NEW YORK (TheStreet) -- Searching for yield, investors have been racing to buy dividend-paying stocks.
Now some fund managers worry that high-yield stocks have become too rich. According to T. Rowe Price, a warning signal went off recently when dividend-paying stocks became more expensive than non-dividend payers -- a big change from the pattern that has held for past three decades.

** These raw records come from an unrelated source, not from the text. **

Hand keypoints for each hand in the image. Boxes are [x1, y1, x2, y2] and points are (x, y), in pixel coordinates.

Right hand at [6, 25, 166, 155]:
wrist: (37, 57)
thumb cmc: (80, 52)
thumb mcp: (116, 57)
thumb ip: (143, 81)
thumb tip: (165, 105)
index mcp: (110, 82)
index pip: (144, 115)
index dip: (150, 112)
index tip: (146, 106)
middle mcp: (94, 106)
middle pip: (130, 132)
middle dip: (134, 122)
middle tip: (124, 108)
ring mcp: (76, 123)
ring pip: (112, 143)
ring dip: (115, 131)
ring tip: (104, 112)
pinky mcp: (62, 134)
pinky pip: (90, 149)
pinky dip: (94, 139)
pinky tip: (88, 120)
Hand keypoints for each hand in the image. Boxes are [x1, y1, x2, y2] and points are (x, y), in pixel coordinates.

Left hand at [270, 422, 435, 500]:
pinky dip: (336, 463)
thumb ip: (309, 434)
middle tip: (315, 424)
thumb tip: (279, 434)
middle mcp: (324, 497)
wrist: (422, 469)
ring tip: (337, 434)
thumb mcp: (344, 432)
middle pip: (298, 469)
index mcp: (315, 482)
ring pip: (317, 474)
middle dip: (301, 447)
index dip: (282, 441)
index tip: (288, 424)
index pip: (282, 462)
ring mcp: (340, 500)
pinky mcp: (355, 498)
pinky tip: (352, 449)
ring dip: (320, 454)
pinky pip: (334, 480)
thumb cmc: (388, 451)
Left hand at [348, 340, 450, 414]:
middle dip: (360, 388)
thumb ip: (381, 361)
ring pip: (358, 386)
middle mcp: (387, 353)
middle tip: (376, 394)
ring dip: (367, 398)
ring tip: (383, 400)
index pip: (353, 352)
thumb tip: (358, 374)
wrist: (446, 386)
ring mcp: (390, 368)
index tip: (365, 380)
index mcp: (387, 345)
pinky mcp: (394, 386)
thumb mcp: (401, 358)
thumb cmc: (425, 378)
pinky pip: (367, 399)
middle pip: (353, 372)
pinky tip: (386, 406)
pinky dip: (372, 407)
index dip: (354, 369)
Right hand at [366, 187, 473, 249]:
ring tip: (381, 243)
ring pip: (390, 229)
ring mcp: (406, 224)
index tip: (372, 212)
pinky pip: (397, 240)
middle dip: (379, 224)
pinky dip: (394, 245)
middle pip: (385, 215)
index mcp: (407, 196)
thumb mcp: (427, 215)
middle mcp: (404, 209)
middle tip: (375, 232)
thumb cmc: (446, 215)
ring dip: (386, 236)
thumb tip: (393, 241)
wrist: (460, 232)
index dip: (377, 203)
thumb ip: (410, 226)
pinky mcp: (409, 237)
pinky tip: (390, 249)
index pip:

"A few years ago, it was like shooting fish in a barrel because all the dividend stocks were so cheap," says David Abella, portfolio manager of Rochdale Dividend & Income (RIMHX). "Now you have to search for names that have been overlooked."In 1980, the non-dividend stocks in the Russell 1000 index sold for a forward price-to-earnings ratio of almost 15, as investors embraced technology and other growth sectors that paid no yields. In contrast, dividend payers only had a ratio of around 5 because utilities and other yield-rich sectors seemed to be stodgy choices with little growth potential. Throughout the 1980s and 1990s, dividend payers remained unloved. As recently as 2005, their stocks had a P/E of around 15, while non-dividend payers traded near 20. Then the financial crisis caused an upheaval. With investors seeking safety, dividend stocks fared better during the downturns that swept markets in 2008 and 2011. By June this year, dividend stocks sold for a multiple of around 15, while non-dividend stocks traded for a bit less than that. The overvaluation has become particularly pronounced for utility stocks. Utilities Select Sector SPDR ETF (XLU) currently has a forward multiple of 15.8, compared to 13.8 for the S&P 500. Should you stay away from dividend-oriented funds? Not necessarily. But for safety, consider one of the top-performing funds that have been altering strategies to avoid buying overvalued stocks. A solid choice is T. Rowe Price Dividend Growth (PRDGX). During the past five years, the fund returned 2.3% annually, outdoing 88% of large blend funds. These days portfolio manager Tom Huber is underweight utilities and REITs, shares that can yield 4% or more. Instead, he is emphasizing growing companies that yield less than 3%. His portfolio includes unloved retailers and healthcare businesses. "Companies with 2% dividends are not necessarily on the radar screen of investors who are primarily concerned about getting high yields," Huber says.